JOB ITEM: After locating the line with "Zucchinistückchen konnte sie fast ganz essen." in the data that follows, return it and every later line exactly, up to and including the line with "Seiten inzwischen abgetrunken".

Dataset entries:
-----

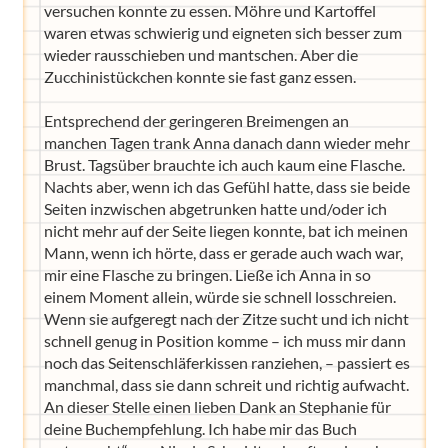
versuchen konnte zu essen. Möhre und Kartoffel
waren etwas schwierig und eigneten sich besser zum
wieder rausschieben und mantschen. Aber die
Zucchinistückchen konnte sie fast ganz essen.
Entsprechend der geringeren Breimengen an
manchen Tagen trank Anna danach dann wieder mehr
Brust. Tagsüber brauchte ich auch kaum eine Flasche.
Nachts aber, wenn ich das Gefühl hatte, dass sie beide
Seiten inzwischen abgetrunken hatte und/oder ich
nicht mehr auf der Seite liegen konnte, bat ich meinen
Mann, wenn ich hörte, dass er gerade auch wach war,
mir eine Flasche zu bringen. Ließe ich Anna in so
einem Moment allein, würde sie schnell losschreien.
Wenn sie aufgeregt nach der Zitze sucht und ich nicht
schnell genug in Position komme – ich muss mir dann
noch das Seitenschläferkissen ranziehen, – passiert es
manchmal, dass sie dann schreit und richtig aufwacht.
An dieser Stelle einen lieben Dank an Stephanie für
deine Buchempfehlung. Ich habe mir das Buch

-----

SOLUTION FOR THIS TASK:
Zucchinistückchen konnte sie fast ganz essen.
Entsprechend der geringeren Breimengen an
manchen Tagen trank Anna danach dann wieder mehr
Brust. Tagsüber brauchte ich auch kaum eine Flasche.
Nachts aber, wenn ich das Gefühl hatte, dass sie beide
Seiten inzwischen abgetrunken hatte und/oder ich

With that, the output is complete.